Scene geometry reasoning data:
------------------------------------------------

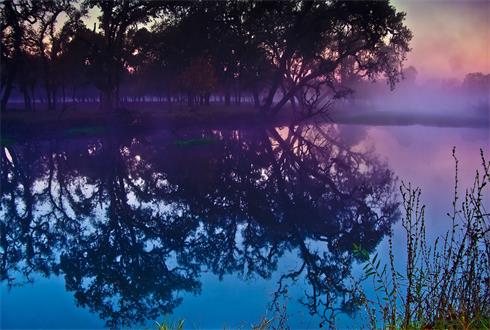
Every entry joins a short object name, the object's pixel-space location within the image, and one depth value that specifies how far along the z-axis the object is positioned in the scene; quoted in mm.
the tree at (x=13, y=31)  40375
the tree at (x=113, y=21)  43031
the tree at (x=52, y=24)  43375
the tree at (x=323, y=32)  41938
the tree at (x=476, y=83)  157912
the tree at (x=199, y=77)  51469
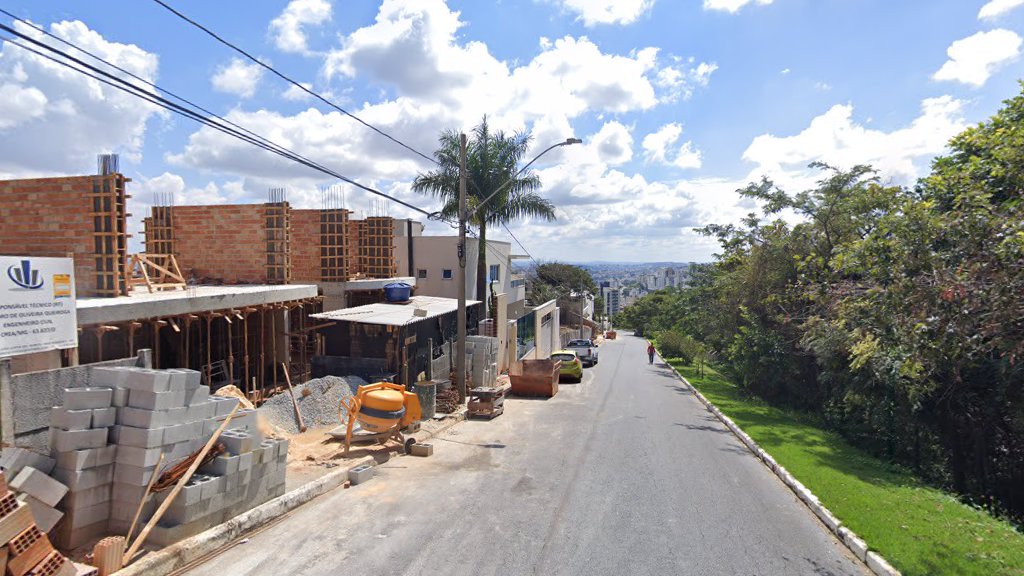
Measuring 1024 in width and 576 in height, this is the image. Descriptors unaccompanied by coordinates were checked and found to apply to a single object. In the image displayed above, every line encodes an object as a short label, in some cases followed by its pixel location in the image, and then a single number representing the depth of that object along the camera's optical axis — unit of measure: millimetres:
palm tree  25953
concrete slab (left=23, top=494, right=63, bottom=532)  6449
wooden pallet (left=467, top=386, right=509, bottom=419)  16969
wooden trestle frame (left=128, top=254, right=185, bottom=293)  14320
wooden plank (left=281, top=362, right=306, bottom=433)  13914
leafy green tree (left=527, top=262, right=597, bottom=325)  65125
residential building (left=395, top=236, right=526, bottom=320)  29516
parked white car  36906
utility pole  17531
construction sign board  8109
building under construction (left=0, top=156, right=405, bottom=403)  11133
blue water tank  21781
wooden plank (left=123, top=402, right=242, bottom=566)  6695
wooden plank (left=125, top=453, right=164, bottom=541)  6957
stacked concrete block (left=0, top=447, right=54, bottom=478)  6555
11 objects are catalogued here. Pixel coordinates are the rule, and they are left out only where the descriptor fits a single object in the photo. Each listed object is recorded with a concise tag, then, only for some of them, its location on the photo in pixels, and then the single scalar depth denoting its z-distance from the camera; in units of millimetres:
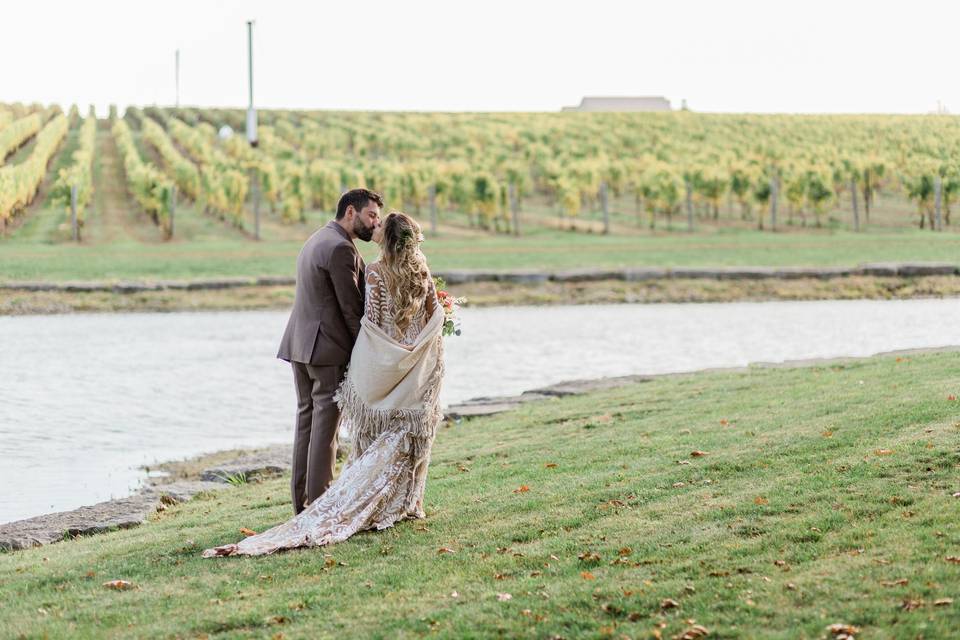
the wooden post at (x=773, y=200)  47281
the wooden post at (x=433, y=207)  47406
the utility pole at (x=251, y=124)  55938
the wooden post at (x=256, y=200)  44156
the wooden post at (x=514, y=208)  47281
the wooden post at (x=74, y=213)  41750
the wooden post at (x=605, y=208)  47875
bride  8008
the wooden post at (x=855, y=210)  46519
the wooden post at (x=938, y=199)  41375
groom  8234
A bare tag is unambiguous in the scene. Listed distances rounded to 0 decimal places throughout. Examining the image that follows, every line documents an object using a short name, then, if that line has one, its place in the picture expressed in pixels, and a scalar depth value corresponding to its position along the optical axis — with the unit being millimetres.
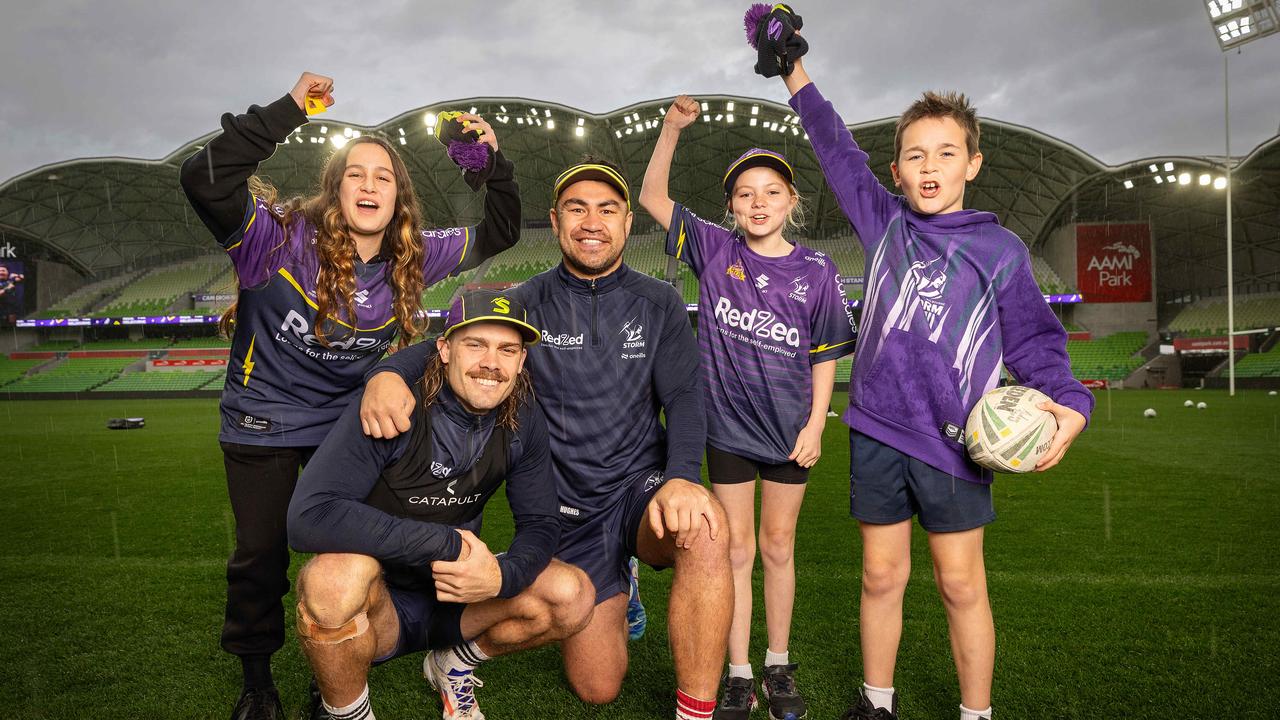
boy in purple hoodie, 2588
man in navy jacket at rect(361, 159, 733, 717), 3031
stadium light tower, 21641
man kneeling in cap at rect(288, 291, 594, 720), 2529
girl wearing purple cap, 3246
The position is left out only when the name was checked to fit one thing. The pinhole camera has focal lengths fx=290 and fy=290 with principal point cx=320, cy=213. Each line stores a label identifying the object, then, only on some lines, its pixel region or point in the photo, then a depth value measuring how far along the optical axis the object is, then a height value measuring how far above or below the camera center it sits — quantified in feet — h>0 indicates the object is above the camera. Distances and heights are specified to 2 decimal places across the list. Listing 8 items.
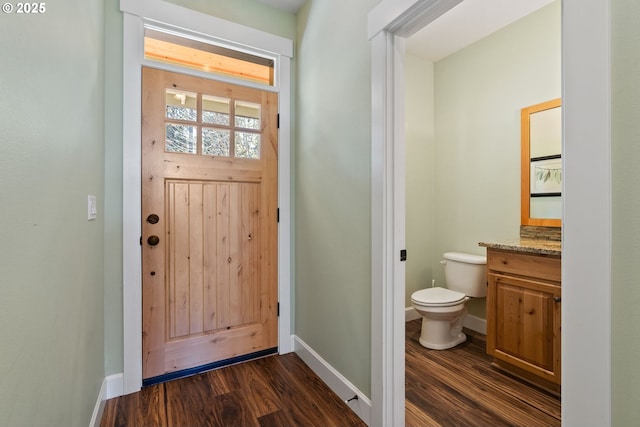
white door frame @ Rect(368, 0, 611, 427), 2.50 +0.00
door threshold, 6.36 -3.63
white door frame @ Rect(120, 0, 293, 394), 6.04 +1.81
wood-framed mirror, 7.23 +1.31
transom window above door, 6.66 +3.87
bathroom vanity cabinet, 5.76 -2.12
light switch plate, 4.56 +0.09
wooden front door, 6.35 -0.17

------------------------------------------------

Task item:
An exact copy of all the entries is required, and it must contain no pictures.

Solved exercise:
Every entry joins a short object name, the object's pixel-space location within the image, and one depth value that specifies how far along the z-axis the object is positioned in the scene; quoted in mm.
the tree at (x=13, y=31)  40375
the tree at (x=113, y=21)  43031
the tree at (x=52, y=24)  43375
the tree at (x=323, y=32)  41938
the tree at (x=476, y=83)  157912
the tree at (x=199, y=77)  51469
Measuring 1024 in width and 576 in height, this is the image. Descriptors unaccompanied by coordinates were checked and found to apply to a single object. In the image displayed above, every line encodes an object as a short label, in some cases followed by its pixel location in the image, and then a single number representing the depth of that object along the camera's optical axis — unit of measure: millimetres:
palm tree  25953
concrete slab (left=23, top=494, right=63, bottom=532)  6449
wooden pallet (left=467, top=386, right=509, bottom=419)  16969
wooden trestle frame (left=128, top=254, right=185, bottom=293)  14320
wooden plank (left=281, top=362, right=306, bottom=433)  13914
leafy green tree (left=527, top=262, right=597, bottom=325)  65125
residential building (left=395, top=236, right=526, bottom=320)  29516
parked white car  36906
utility pole  17531
construction sign board  8109
building under construction (left=0, top=156, right=405, bottom=403)  11133
blue water tank  21781
wooden plank (left=123, top=402, right=242, bottom=566)  6695
wooden plank (left=125, top=453, right=164, bottom=541)  6957
stacked concrete block (left=0, top=447, right=54, bottom=478)  6555
11 objects are catalogued here. Pixel coordinates are the rule, and they are left out only where the descriptor fits a single object in the photo. Each listed object is recorded with a concise tag, then, only for some of them, its location on the photo in pixels, and then the single scalar depth denoting its z-distance from the camera; in units of millimetres:
the wooden post at (x=773, y=200)  47281
the wooden post at (x=433, y=207)  47406
the utility pole at (x=251, y=124)  55938
the wooden post at (x=256, y=200)  44156
the wooden post at (x=514, y=208)  47281
the wooden post at (x=74, y=213)  41750
the wooden post at (x=605, y=208)  47875
bride  8008
the wooden post at (x=855, y=210)  46519
the wooden post at (x=938, y=199)  41375
groom  8234
A bare tag is unambiguous in the scene. Listed distances rounded to 0 decimal places throughout. Examining the image that follows, every line documents an object using a short name, then, if that line has one, its place in the picture expressed in pixels, and a scalar depth value corresponding to its position along the optical axis — with the unit being millimetres.
boy in purple hoodie, 2588
man in navy jacket at rect(361, 159, 733, 717), 3031
stadium light tower, 21641
man kneeling in cap at rect(288, 291, 594, 720), 2529
girl wearing purple cap, 3246
The position is left out only when the name was checked to fit one thing. The pinhole camera has focal lengths fx=290 and fy=290 with principal point cx=320, cy=213. Each line stores a label identifying the object, then, only on some lines, its pixel region or point in the photo, then a depth value measuring how far along the optical axis the object is, then a height value measuring how far above or below the camera center it sits — quantified in feet — h>0 indicates the object is above the camera. Distances and heights are specified to 2 decimal places across the list. Listing 8 items.
white door frame @ Rect(368, 0, 611, 427), 2.50 +0.00
door threshold, 6.36 -3.63
white door frame @ Rect(120, 0, 293, 394), 6.04 +1.81
wood-framed mirror, 7.23 +1.31
transom window above door, 6.66 +3.87
bathroom vanity cabinet, 5.76 -2.12
light switch plate, 4.56 +0.09
wooden front door, 6.35 -0.17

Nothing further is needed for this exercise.